Even if Microsoft does something weird, like switch over to the Linux kernel it probably wouldn’t help Linux that much in the beginning. I bring this up because Microsoft will probably in the next few years switch over to the Linux kernel. It will be a locked down OS comprised of proprietary code surrounding the kernel, similar to Android but I just see Microsoft heading in that direction. I base this on the Microsoft / Ubuntu collaboration with WSL and also their dropping their Edge browser as we know it today to a Chromium based browser. Add this to more and more programs becoming cloud apps along with the fact that internet connections are a standard for life just like electricity, water and sewage and it does seem it will happen.

I said two things and never got around to the 2nd so here I go. Lenova will come out later this summer with a line of laptops that will be shipped with Fedora 32. This isn’t a stretch to add all this up, with Lenova buying the IBM computer laptop line a few years ago along with IBM now owning Redhat or RHEL and keeping their relationship with Lenova. Naturally the only way for Lenova to do this is to have a demand before they start offering these laptops, even though Lenova has been supporting Linux for a few years. Now add Dell into the mix with their Ubuntu computers. Neither company is making a special laptop for Linux, just re-tasking parts of their line and putting a Linux OS on them for the masses to buy. But this again goes to pricing. These are not entry level laptops. These are top of the line with cutting edge hardware that has been tested with Linux. My guess the pricing starts around $1200 for an entry level Linux OS computer and then the top tier lines probably $3500 or more, depending on upgrades. These are laptops that I am talking about. Towers are available at Dell. The laptop prices will put you in line with an Apple laptop so what would a Windows or Apple user buy for the same amount of money. Then there are companies like System 76 here in the US, that offer top of the line computers, but they don’t come cheap. So this adds to a whole new problem, price. Have casual users (hobbyist like myself) been priced out of buying a new laptop with Linux preinstalled on it?

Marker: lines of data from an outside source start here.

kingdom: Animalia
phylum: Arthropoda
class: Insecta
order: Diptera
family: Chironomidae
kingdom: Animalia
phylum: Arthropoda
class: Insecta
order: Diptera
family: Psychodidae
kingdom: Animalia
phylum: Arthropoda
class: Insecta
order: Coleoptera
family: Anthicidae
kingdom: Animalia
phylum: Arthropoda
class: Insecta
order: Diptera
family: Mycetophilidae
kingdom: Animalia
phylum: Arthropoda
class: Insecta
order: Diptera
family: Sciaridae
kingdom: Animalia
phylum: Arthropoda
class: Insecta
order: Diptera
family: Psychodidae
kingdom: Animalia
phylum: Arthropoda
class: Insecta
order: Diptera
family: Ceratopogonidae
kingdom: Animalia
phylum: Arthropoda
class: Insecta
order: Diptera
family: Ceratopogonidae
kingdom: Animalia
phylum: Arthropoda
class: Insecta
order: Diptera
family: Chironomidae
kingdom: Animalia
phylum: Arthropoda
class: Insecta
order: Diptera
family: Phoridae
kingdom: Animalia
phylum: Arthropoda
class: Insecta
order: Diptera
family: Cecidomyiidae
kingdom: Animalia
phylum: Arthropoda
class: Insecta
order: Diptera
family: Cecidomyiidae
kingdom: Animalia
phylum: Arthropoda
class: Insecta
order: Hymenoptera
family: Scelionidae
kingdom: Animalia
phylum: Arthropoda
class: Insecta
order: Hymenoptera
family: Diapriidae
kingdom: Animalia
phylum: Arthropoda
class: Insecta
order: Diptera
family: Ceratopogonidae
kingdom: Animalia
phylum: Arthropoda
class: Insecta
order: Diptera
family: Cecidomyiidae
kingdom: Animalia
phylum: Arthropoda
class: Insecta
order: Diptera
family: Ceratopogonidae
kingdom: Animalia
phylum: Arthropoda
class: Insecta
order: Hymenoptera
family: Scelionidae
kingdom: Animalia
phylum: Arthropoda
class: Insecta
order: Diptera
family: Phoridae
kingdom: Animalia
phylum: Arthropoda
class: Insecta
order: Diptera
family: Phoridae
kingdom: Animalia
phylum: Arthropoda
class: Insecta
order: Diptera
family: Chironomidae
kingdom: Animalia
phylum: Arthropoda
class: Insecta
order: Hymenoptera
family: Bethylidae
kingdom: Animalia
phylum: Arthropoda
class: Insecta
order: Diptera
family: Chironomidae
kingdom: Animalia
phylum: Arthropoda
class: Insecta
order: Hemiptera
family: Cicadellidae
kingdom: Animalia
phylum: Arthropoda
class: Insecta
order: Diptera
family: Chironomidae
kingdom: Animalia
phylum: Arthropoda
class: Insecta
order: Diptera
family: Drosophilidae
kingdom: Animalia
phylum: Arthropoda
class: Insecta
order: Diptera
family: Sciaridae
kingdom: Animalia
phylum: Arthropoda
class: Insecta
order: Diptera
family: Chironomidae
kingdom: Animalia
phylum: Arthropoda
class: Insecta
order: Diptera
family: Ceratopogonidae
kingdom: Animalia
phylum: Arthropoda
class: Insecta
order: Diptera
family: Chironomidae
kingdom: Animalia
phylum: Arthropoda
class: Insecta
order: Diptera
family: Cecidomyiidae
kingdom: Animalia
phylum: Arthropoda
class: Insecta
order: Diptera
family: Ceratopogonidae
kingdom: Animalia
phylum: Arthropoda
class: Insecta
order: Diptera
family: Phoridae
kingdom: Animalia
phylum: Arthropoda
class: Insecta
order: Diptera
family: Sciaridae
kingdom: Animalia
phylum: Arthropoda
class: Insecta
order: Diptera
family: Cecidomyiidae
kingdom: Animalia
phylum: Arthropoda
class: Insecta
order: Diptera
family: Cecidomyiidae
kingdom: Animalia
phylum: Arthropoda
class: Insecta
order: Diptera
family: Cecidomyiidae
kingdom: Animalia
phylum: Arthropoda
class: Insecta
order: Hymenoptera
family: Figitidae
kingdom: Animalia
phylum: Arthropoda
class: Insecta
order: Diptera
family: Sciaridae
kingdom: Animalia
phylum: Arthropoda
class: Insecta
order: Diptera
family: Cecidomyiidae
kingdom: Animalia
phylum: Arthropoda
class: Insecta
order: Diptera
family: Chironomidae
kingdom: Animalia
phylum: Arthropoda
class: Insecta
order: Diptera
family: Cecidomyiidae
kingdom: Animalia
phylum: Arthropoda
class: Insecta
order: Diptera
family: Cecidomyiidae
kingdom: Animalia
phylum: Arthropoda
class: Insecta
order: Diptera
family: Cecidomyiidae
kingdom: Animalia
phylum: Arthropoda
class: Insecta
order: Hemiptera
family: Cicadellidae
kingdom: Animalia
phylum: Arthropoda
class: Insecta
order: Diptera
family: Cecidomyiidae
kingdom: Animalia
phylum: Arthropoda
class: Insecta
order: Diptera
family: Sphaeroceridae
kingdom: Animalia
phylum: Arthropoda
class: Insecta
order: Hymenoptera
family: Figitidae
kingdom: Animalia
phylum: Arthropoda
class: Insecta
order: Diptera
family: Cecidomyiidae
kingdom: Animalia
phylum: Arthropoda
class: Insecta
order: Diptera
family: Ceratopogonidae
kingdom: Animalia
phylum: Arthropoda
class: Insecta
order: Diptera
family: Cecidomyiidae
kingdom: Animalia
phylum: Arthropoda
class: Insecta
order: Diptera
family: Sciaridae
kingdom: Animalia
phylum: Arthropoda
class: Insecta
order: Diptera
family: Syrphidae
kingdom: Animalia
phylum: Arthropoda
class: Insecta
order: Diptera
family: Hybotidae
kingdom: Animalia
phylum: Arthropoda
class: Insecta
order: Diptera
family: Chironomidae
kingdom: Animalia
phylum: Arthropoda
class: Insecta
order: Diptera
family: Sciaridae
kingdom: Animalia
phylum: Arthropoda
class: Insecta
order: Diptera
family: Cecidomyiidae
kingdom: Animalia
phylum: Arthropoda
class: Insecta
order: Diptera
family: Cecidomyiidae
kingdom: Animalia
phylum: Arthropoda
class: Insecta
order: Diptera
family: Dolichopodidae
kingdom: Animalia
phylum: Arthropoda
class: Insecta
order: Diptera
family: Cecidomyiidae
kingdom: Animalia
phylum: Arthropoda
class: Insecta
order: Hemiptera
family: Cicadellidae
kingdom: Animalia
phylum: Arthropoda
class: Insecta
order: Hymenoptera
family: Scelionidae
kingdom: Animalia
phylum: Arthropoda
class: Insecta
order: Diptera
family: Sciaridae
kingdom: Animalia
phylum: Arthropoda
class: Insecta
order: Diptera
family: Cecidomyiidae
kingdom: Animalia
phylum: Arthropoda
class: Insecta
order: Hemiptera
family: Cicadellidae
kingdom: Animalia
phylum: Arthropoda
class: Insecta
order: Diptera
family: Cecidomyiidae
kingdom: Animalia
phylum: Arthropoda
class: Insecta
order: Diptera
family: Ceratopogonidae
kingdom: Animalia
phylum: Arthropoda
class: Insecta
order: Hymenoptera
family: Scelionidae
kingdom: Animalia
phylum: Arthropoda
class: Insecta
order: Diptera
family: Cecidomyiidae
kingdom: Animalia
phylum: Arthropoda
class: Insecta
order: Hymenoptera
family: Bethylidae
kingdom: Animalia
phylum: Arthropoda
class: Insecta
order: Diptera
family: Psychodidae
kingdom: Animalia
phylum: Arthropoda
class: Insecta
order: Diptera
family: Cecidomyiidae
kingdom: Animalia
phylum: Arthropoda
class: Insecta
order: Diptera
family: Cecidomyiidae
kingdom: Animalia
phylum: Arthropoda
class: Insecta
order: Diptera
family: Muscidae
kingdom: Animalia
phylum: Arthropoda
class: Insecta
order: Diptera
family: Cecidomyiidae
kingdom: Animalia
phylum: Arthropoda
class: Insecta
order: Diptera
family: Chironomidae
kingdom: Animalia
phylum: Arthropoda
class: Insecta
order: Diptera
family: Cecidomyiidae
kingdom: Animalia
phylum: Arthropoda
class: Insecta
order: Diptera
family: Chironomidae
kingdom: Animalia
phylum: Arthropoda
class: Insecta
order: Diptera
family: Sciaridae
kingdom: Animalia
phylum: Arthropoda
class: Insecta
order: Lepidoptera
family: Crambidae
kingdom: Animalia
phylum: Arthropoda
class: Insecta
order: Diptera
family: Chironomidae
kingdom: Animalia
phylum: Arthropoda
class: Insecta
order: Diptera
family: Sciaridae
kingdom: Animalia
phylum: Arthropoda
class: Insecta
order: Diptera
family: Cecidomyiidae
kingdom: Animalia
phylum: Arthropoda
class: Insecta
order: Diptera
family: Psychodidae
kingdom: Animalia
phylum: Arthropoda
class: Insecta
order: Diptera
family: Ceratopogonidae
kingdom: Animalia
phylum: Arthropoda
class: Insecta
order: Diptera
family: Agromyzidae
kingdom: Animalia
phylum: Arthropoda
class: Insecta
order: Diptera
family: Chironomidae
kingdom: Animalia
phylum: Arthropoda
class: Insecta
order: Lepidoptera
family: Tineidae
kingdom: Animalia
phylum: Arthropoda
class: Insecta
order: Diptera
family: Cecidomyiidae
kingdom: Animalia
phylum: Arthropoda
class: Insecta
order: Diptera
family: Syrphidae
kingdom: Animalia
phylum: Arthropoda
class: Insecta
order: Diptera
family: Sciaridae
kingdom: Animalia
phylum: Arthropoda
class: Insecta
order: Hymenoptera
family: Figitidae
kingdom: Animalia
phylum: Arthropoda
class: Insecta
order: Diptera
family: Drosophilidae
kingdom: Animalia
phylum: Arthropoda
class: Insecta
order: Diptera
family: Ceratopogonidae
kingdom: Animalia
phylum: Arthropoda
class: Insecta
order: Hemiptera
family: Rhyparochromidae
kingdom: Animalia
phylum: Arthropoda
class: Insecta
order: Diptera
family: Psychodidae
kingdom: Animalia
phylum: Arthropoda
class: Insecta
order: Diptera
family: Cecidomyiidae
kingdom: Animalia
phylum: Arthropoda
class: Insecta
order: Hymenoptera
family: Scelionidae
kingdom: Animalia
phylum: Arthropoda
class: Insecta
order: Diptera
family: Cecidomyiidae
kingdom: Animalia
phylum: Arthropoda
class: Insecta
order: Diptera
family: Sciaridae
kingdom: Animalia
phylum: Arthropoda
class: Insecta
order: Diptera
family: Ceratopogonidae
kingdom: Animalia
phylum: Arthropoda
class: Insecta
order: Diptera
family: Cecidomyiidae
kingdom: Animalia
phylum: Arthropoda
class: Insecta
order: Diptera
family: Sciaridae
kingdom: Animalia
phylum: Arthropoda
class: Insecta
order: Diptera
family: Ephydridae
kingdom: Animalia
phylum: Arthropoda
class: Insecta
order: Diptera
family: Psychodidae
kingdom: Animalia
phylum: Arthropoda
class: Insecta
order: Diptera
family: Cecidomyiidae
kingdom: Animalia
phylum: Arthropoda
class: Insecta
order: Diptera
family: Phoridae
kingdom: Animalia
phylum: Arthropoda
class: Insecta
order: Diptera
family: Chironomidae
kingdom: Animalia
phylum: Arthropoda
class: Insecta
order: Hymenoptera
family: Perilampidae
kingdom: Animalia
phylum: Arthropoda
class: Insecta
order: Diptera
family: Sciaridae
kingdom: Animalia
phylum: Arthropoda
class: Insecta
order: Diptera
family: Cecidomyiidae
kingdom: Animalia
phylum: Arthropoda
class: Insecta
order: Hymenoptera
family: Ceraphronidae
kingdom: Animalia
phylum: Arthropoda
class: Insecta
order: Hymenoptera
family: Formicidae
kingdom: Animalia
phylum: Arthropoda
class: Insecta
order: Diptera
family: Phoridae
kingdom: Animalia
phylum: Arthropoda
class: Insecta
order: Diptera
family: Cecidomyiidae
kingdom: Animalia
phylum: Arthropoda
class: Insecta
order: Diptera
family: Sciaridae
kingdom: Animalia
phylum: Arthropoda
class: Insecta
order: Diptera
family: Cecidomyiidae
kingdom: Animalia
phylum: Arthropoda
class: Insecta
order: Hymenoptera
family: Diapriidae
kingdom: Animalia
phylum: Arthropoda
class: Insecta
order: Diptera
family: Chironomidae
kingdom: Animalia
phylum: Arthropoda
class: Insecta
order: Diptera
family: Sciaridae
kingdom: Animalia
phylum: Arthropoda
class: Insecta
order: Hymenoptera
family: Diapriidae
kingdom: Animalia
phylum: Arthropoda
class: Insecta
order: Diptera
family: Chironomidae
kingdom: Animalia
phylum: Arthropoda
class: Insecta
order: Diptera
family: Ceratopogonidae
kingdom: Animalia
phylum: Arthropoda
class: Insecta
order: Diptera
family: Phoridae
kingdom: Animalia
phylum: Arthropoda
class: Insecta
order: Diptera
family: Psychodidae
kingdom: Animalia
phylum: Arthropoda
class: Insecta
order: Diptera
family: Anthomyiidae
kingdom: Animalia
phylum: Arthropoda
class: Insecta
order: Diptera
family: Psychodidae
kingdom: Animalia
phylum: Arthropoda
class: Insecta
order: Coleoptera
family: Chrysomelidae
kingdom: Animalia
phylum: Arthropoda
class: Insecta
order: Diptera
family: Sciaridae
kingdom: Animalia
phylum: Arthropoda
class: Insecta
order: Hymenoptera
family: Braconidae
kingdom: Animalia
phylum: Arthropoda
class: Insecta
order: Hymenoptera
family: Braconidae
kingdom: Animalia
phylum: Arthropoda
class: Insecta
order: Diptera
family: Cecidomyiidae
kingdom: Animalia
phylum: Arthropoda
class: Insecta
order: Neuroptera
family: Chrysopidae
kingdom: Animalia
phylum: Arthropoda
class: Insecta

All of this is my speculation, ramblings of an old guy that will probably never buy another new laptop or tower in his life. For me, this is what Linux is all about. Taking hardware and running an operating system that I choose, an operating system that I either install in a terminal like Arch or Gentoo, or if I run a live USB and install Ubuntu, Manjaro, Fedora, Debian or OpenSuse. Full disclosure I’ve never tried Gentoo. That will be a summer project.